Putra sulung kami ini lahir pada tanggal 30 Juni 2005 tepat 1 tahun 6 hari setelah saya dan Papanya menikah, dengan panjang 48 Cm dan berat badan 3,33 Kg. Nama Agung Perdana Adhisatya diberikan Papanya dengan maksud agar kelak ia menjadi orang yang mengutamakan kesempurnaan, sempurna dalam berpikir, sempurna dalam bertuturkata, dan sempurna dalam bertingkah laku, sepertinya terlalu berat ya, tapi bukankah menaruh harapan dalam doa tidak ada salahnya. Sejak mulai dinyatakan positif hamil, nama yang selalu dioret-oret Papanya dikertas adalah Agung, tanpa pernah peduli bila anaknya perempuan, karena saat itu dia keukeh, yakin, kalau bayi dalam kandungan saya pasti laki-laki, syukurlah tebakannya benar, bayangkan saja bila salah, akan jadi setomboy apa putri saya ntar, pernah saya tanya kenapa suka sekali dengan nama agung, jawabannya simple, "karena semua orang bernama Agung yang saya kenal adalah orang-orang hebat, pintar dan sholeh, semoga kelak anak kita juga akan seperti itu, hebat, pintar dan sholeh, Amin". Kata Perdana dicantumkan karena notabene dia adalah putra pertama kami, sedangkan Adhi, yang artinya sempurna, dan Satya, setia, bila digabungkan menjadi Adhisatya mengandung arti sangat sempurna atau kesetiaan yang sempurna, sehingga seperti diawal telah saya jelaskan keseluruhan arti dari namanya adalah mengutamakan kesempurnaan.

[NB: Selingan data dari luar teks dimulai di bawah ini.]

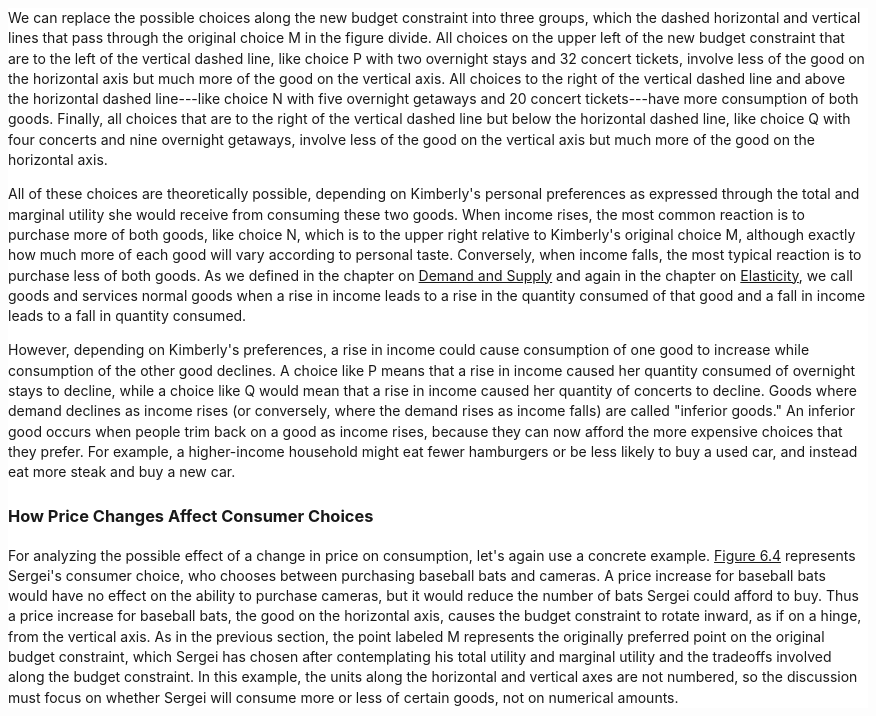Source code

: We can replace the possible choices along the new budget constraint into
three groups, which the dashed horizontal and vertical lines that pass
through the original choice M in the figure divide. All choices on the
upper left of the new budget constraint that are to the left of the
vertical dashed line, like choice P with two overnight stays and 32
concert tickets, involve less of the good on the horizontal axis but
much more of the good on the vertical axis. All choices to the right of
the vertical dashed line and above the horizontal dashed line---like
choice N with five overnight getaways and 20 concert tickets---have more
consumption of both goods. Finally, all choices that are to the right of
the vertical dashed line but below the horizontal dashed line, like
choice Q with four concerts and nine overnight getaways, involve less of
the good on the vertical axis but much more of the good on the
horizontal axis.

All of these choices are theoretically possible, depending on Kimberly's
personal preferences as expressed through the total and marginal utility
she would receive from consuming these two goods. When income rises, the
most common reaction is to purchase more of both goods, like choice N,
which is to the upper right relative to Kimberly's original choice M,
although exactly how much more of each good will vary according to
personal taste. Conversely, when income falls, the most typical reaction
is to purchase less of both goods. As we defined in the chapter on
[Demand and
Supply](http://openstax.org/books/principles-microeconomics-3e/pages/3-introduction-to-demand-and-supply)
and again in the chapter on
[Elasticity](http://openstax.org/books/principles-microeconomics-3e/pages/5-introduction-to-elasticity),
we call goods and services normal goods when a rise in income leads to a
rise in the quantity consumed of that good and a fall in income leads to
a fall in quantity consumed.

However, depending on Kimberly's preferences, a rise in income could
cause consumption of one good to increase while consumption of the other
good declines. A choice like P means that a rise in income caused her
quantity consumed of overnight stays to decline, while a choice like Q
would mean that a rise in income caused her quantity of concerts to
decline. Goods where demand declines as income rises (or conversely,
where the demand rises as income falls) are called "inferior goods." An
inferior good occurs when people trim back on a good as income rises,
because they can now afford the more expensive choices that they prefer.
For example, a higher-income household might eat fewer hamburgers or be
less likely to buy a used car, and instead eat more steak and buy a new
car.

### How Price Changes Affect Consumer Choices

For analyzing the possible effect of a change in price on consumption,
let's again use a concrete example. [Figure 6.4](#CNX_Econ_C06_003)
represents Sergei\'s consumer choice, who chooses between purchasing
baseball bats and cameras. A price increase for baseball bats would have
no effect on the ability to purchase cameras, but it would reduce the
number of bats Sergei could afford to buy. Thus a price increase for
baseball bats, the good on the horizontal axis, causes the budget
constraint to rotate inward, as if on a hinge, from the vertical axis.
As in the previous section, the point labeled M represents the
originally preferred point on the original budget constraint, which
Sergei has chosen after contemplating his total utility and marginal
utility and the tradeoffs involved along the budget constraint. In this
example, the units along the horizontal and vertical axes are not
numbered, so the discussion must focus on whether Sergei will consume
more or less of certain goods, not on numerical amounts.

Proses kehamilan yang untuk pertama kalinya dalam hidup saya jalani sangatlah menyenangkan, saya tidak merasakan morning sickness yang berat, paling hanya mual-mual biasa dan muntah bila sikat gigi, saya tidak merasakan pusing-pusing dan sakit kepala yang hebat seperti yang biasanya dialami oleh beberapa ibu diawal kehamilan, saya juga tidak ngidam yang aneh-aneh, tidak mual-mual diikuti muntah hebat bila mencium aroma yang menyengat, paling hanya pusing sebentar, dan masih sanggup beraktifitas sebagaimana biasanya, benar-benar proses kehamilan yang sangat menyenangkan. Namun ketika sedang mengandung Agung inilah saya dan suami banyak diberikan cobaan, seperti plasenta previa yang mengakibatkan saya sering mengalami pendarahan ringan, selain itu sewaktu hamil saya juga pernah mengalami kecelakaan yang menyebabkan saya dan suami menderita luka-luka ringan, untungnya tidak berbahaya bagi kehamilan saya, hanya dianjurkan untuk bedrest selama 1 minggu karena saya mengalami pendarahan ringan, cobaan yang lain adalah ketika memasuki bulan kelima saya harus menjalani operasi dikarenakan suatu penyakit, namun cobaan terberat adalah ketika pada tanggal 26 Desember 2004, tepat 6 bulan setelah resepsi pernikahan kami, gempa dahsyat mengakibatkan tsunami yang ganas meluluhlantakkan bumi Aceh, memporak-porandakan serambi mekah, menghancurkan semua bangunan yang dilaluinya dan yang tragis memisahkan kami dari orang-orang yang kami kasihi, saat itu usia kehamilan saya baru memasuki bulan ketiga.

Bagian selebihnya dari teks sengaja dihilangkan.